WUNDER NUMMER DREI, aber nun ganz und gar ohne Sarkasmus benannt: Die neue Produktionsstätte von SANOVA ist keine dieser ratz-batz aus dem Leichtbau-Serien-Katalog hingehuschten gängigen Gewerbegebiets-Immobilien mit vorgehängter Disneyland-Kulissenfassade, sondern Solidität verkörpernde Industrie-Architektur, Industriekultur – entworfen und gebaut nicht als Abschreibungsobjekt, sondern eindeutig ablesbar konstruiert nach dem so bezeichneten „Offenen Prinzip“ funktionalistischer Gestaltung: Offen für langfristig-synergetisches, transparentes Wirken von Management, Qualifizierungs- und Produktionsprozessen unter einem Dach, offen auch im Sinne von ausbaufähig – für organische Erweiterungen und logistische Veränderungen in der Arbeitswelt von morgen.
Und schließlich WUNDER NUMMER VIER (und nun wiederum mit dem erstgenannten, mit meiner Berufung zum heutigen Festredner unmittelbar zusammenhängend): Dass mir als Thema für meinen Vortrag die Begriffspaarung FUNKTIONALITÄT UND DESIGN vorgegeben wurde. Ein Wunder ist diese Themenwahl insofern, als dass mittelständische deutsche Unternehmen heute für gewöhnlich immer noch mit öffentlichen Fördermitteln zum Wirtschafts- und Kulturfaktor Design getragen werden müssen wie der sprichwörtliche Sonntagsjäger zum Hasen.
Dass Reden über Design nun ausdrücklich Protokoll-Teil einer öffentlichen Unternehmensfeier ist, betrachte ich wirklich als ein Phänomen – das aber eben sehr deutlich Bände spricht über die progressive Unternehmens-Philosophie der Investoren in Hohenmölsen.
Also: Sprechen wir nun endlich doch mal über „Design und Funktionalität“. – Wobei: Mein einleitender Exkurs über das Wunderbare unserer Begegnung hier und heute hatte ja schon durchaus mit dem Thema zu tun: So absolut überzeugt ich nämlich bin, dass die unternehmerische Idee, der Entwurf, also das gute, das schlüssige und stimmige Management-„Design“ der SANOVA-Geschäftsführung hier in Hohenmölsen funktioniert, so sicher bin ich mir allerdings auch, dass das rungsige Tiefschlag-Wort-Design des eingangs zitierten Autors guten Absatz im Buchhandel finden, insofern also ebenfalls funktionieren wird.
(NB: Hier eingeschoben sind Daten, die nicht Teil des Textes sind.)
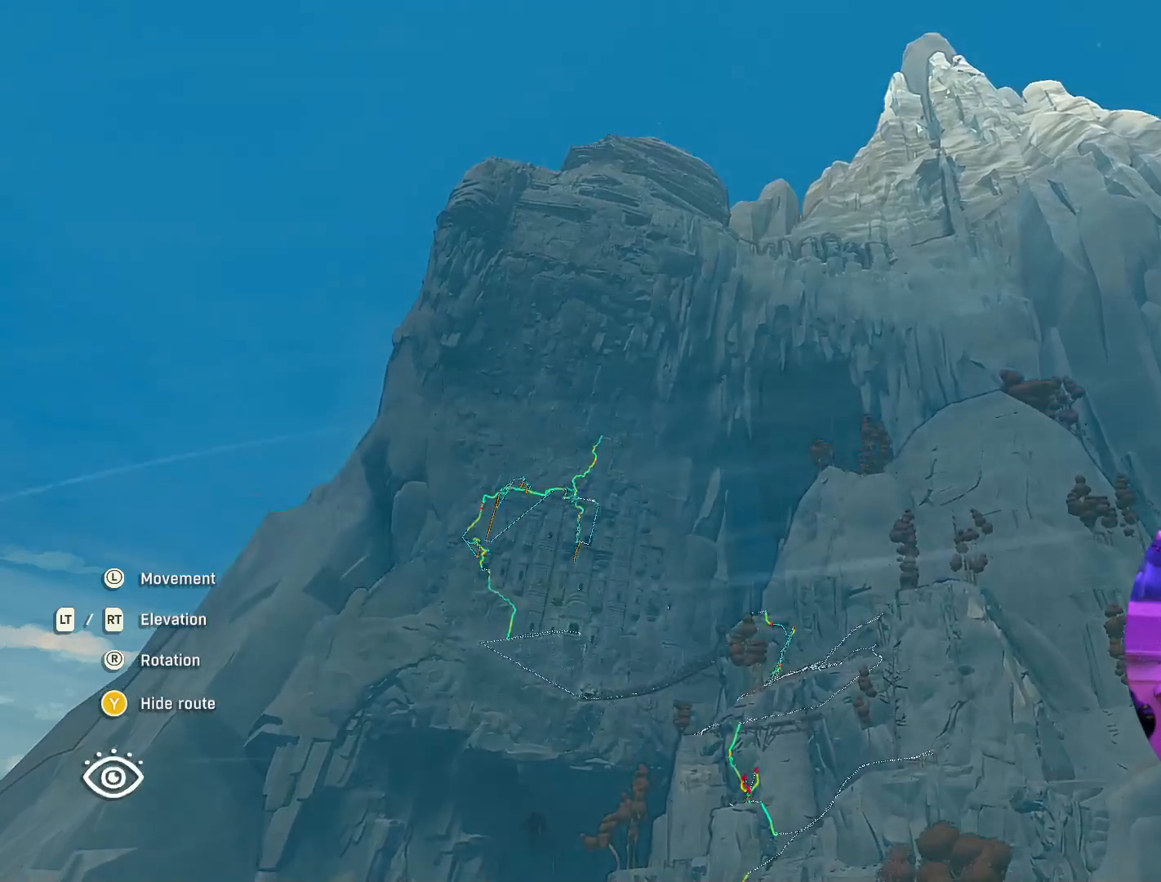
{"buttons": [], "left_stick": "up-right", "right_stick": "center", "events": [[50, "R2", "up"], [467, "left_stick", "up-right"]]}
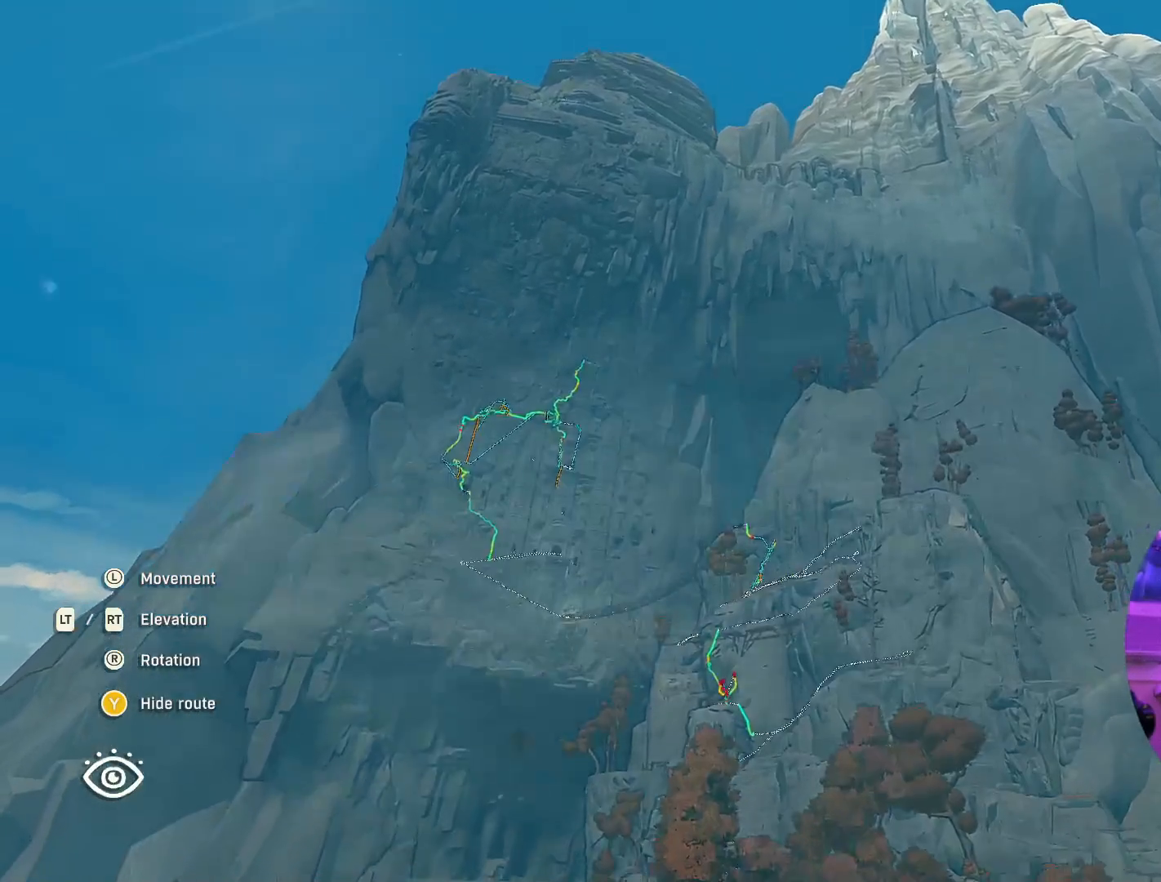
{"buttons": ["R2"], "left_stick": "up", "right_stick": "center", "events": [[233, "R2", "down"], [383, "left_stick", "up"]]}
So, wie ja bekanntlich auch besonders blöde oder abstoßende Werbung ihre wohlkalkulierte Wirkung zeitigt: Man speichert, ganz gegen den eigenen Willen, die Botschaft, eben weil sie einem auf den Geist geht, weil sie so grotesk ist.
Diese letztere Erfahrung nun steht aber im krassen Widerspruch zu zwei Wahlsprüchen, die in goldenen Lettern überm Eingang zur streng-funktionalistischen Designer-Welt prangen. Der eine lautet: „Form follows function“, ist genau 100 Jahre alt und stammt von einem der Väter der modernen Architektur, Louis Sullivan. Der andere, von dem amerikanischen Design-Pionier Raymond Loewy 50 Jahre später geprägt, heißt: „Hässlichkeit verkauft sich schlecht“. Da kann ich aber nur sagen: Schön wär’s. Dann wären alle Kitsch- und Schundproduzenten längst eingegangen, und wir würden überall nur Wahres und Schönes in den Geschäftsauslagen vorfinden.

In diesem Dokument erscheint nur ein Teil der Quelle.